EXERCISE INSTRUCTIONS
Why does the bacteriorhodopsin abstract turn to a polarized MM force field derived by DFT/MM hybrid computations? Answer in one to three sentences.

EXTRACT PROVIDED
________________

Polarization effects stabilize bacteriorhodopsin's chromophore binding pocket: A molecular dynamics study
J. Phys. Chem. B, 2009, 113, 10483-10495 published on 06.07.2009
J. Phys. Chem.
J. Phys. Chem.
Hybrid methods, which combine a quantum mechanical description of a chromophore by density functional theory (DFT) with a molecular mechanics (MM) model of the surrounding protein binding pocket, can enable highly accurate computations of the chromophore’s in situ vibrational spectra. As a prerequisite, one needs a MM model of the chromophore−protein complex, which allows a correct sampling of its room-temperature equilibrium fluctuations by molecular dynamics (MD) simulation. Here, we show for the case of bacteriorhodopsin (BR) that MM−MD descriptions with standard nonpolarizable force fields entail a collapse of the chromophore binding pocket. As demonstrated by us, this collapse can be avoided by employing a polarized MM force field derived by DFT/MM hybrid computations. The corresponding MD simulations, which are complemented by a novel Hamiltonian replica exchange approach, then reveal a structural heterogeneity within the binding pocket of the retinal chromophore, which mainly pertains to the structure of the lysine chain covalently connecting the retinal chromophore with the protein backbone.

________________

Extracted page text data

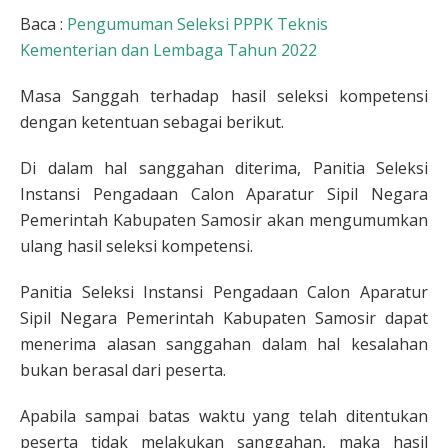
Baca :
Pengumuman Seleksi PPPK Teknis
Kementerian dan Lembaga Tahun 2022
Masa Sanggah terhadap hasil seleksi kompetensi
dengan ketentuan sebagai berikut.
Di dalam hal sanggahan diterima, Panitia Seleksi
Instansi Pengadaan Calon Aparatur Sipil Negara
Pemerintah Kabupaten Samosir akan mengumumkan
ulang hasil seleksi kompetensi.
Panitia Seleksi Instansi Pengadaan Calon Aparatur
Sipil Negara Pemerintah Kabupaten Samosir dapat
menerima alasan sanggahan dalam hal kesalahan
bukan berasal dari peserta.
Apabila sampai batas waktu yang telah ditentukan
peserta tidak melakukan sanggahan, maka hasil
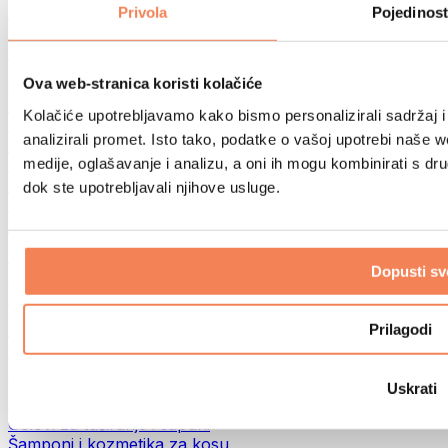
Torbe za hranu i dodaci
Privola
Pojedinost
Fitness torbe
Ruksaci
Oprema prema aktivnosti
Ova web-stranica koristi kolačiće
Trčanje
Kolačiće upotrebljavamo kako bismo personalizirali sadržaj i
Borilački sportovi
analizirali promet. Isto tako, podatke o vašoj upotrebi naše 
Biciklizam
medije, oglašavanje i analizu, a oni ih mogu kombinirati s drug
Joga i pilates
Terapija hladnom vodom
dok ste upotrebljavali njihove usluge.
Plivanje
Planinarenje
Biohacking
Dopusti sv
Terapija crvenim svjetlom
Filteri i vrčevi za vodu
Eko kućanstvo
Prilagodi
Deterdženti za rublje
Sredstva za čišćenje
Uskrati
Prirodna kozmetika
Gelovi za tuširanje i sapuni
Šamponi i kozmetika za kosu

________________

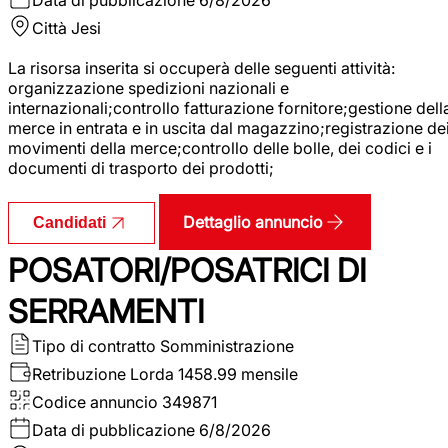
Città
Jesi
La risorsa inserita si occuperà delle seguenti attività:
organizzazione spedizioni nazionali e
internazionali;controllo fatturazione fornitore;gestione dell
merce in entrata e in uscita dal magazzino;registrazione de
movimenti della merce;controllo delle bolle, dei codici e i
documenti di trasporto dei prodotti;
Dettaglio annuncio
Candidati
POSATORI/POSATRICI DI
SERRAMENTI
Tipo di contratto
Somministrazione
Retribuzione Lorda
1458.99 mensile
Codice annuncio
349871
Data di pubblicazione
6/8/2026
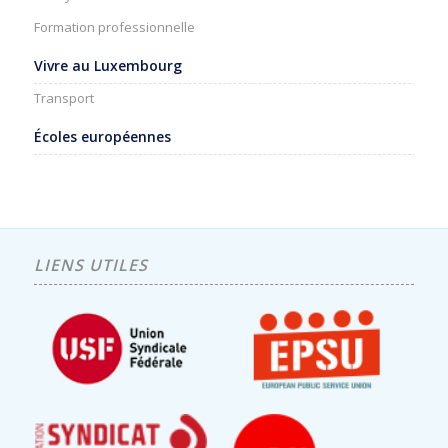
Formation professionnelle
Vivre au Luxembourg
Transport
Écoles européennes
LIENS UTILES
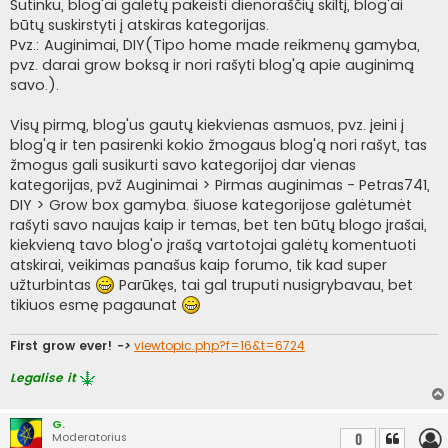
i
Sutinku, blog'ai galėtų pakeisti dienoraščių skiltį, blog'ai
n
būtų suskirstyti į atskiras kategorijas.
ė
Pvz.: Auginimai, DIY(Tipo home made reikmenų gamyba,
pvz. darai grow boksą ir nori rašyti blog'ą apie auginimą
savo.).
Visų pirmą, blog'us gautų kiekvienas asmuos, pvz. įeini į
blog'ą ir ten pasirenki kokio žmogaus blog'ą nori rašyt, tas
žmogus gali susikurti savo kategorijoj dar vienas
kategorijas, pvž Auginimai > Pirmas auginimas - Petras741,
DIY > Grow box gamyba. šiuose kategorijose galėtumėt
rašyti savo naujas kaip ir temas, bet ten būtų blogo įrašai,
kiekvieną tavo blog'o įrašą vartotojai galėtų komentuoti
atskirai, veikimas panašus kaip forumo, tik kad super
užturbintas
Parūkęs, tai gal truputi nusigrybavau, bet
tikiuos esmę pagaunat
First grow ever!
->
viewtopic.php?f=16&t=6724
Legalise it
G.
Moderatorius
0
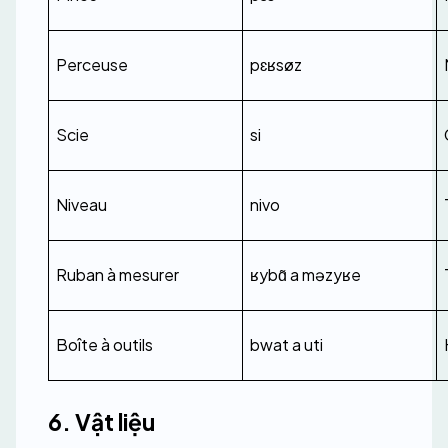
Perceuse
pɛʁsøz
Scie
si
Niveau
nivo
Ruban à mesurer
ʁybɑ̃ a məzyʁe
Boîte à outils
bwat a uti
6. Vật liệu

________________

RESPONSE TO THIS EXERCISE
With standard nonpolarizable force fields, MM−MD descriptions of bacteriorhodopsin lead to a collapse of the chromophore binding pocket. The polarized force field avoids this collapse. This matters because accurate DFT/MM computations of the chromophore's in situ vibrational spectra require an MM model that correctly samples the complex's room-temperature equilibrium fluctuations.